Column Less Than Check#
Check: column-less-than-check
Purpose: Ensures that values in one column are strictly less than (or less than or equal to) the values in another column or the result of evaluating a Spark SQL expression.
Note
Rows with
nullvalues in either column or the limit result are treated as invalid and will fail the check.Use the
inclusiveflag to control whether equality (<=) is permitted.inclusive: false: requirescolumn < limitinclusive: true: allowscolumn <= limit
Python Configuration#
from sparkdq.checks import ColumnLessThanCheckConfig
from sparkdq.core import Severity
# Simple column comparison
ColumnLessThanCheckConfig(
check_id="pickup-before-dropoff",
column="pickup_datetime",
limit="dropoff_datetime",
inclusive=False, # use True to allow equality
severity=Severity.CRITICAL
)
# Expression with mathematical operation
ColumnLessThanCheckConfig(
check_id="price-with-margin",
column="cost_price",
limit="selling_price * 0.8",
inclusive=True, # use False to require strict less than
severity=Severity.CRITICAL
)
# Complex conditional expression
ColumnLessThanCheckConfig(
check_id="score-validation",
column="user_score",
limit="CASE WHEN level='expert' THEN max_score ELSE max_score * 0.9 END",
inclusive=False,
severity=Severity.CRITICAL
)
Declarative Configuration#
- check: column-less-than-check
check-id: pickup-before-dropoff
column: pickup_datetime
limit: dropoff_datetime
inclusive: false
severity: critical
- check: column-less-than-check
check-id: price-with-margin
column: cost_price
limit: selling_price * 0.8
inclusive: true
severity: critical
- check: column-less-than-check
check-id: score-validation
column: user_score
limit: CASE WHEN level='expert' THEN max_score ELSE max_score * 0.9 END
inclusive: false
severity: critical
Typical Use Cases#
✅ Enforce correct ordering of timestamps, such as ensuring pickup time is before dropoff time.
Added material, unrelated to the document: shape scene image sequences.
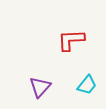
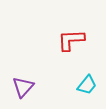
purple triangle: moved 17 px left
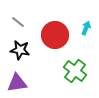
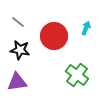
red circle: moved 1 px left, 1 px down
green cross: moved 2 px right, 4 px down
purple triangle: moved 1 px up
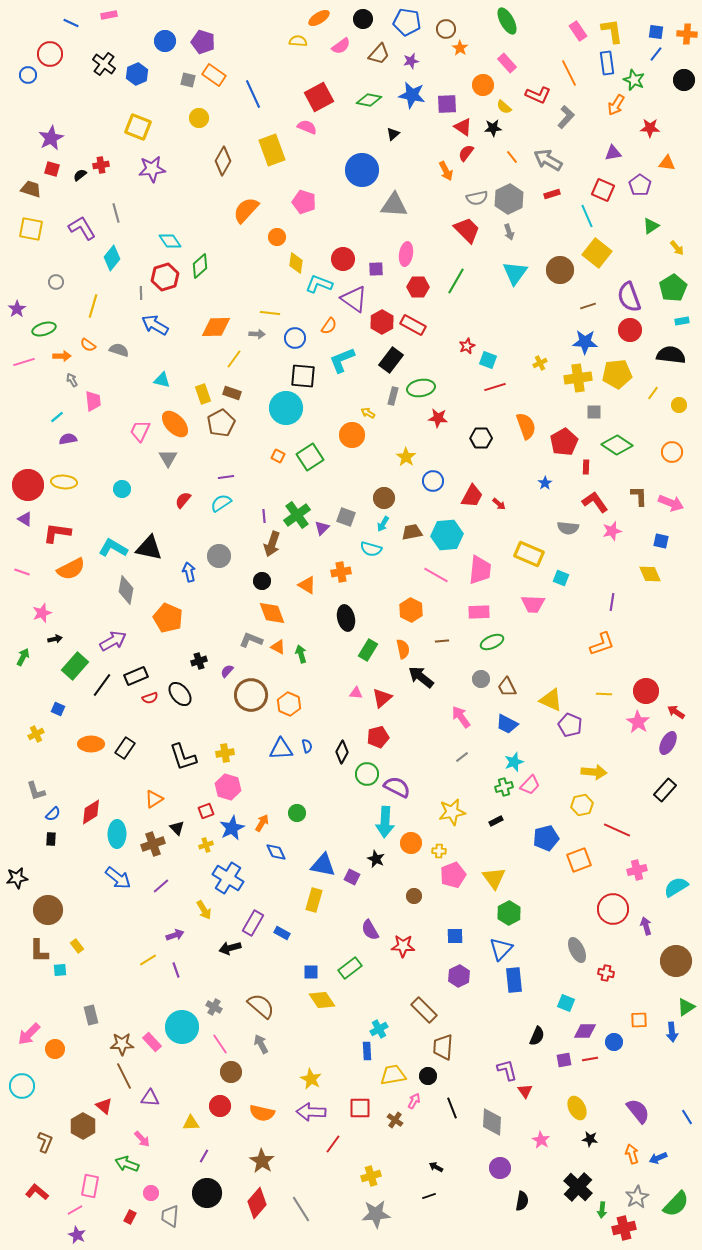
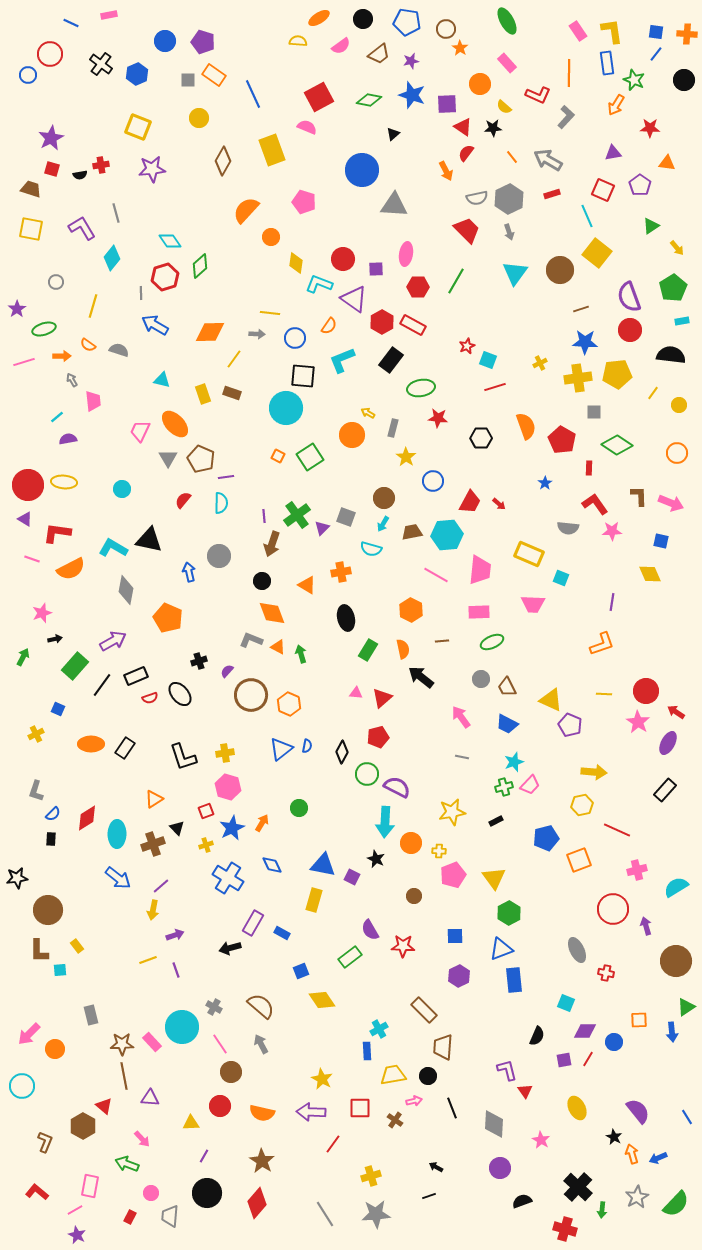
brown trapezoid at (379, 54): rotated 10 degrees clockwise
black cross at (104, 64): moved 3 px left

✅ Detect incorrect or corrupted ranges in financial or numeric fields.
✅ Validate business rules with dynamic limits, such as ensuring selling price is within acceptable margins of cost price (e.g., selling_price < cost_price * 1.2).
✅ Apply conditional validation logic based on categories or statuses (e.g., score < CASE WHEN level=’expert’ THEN max_score ELSE max_score * 0.9 END).
✅ Prevent invalid or logically inconsistent data entries in business-critical systems.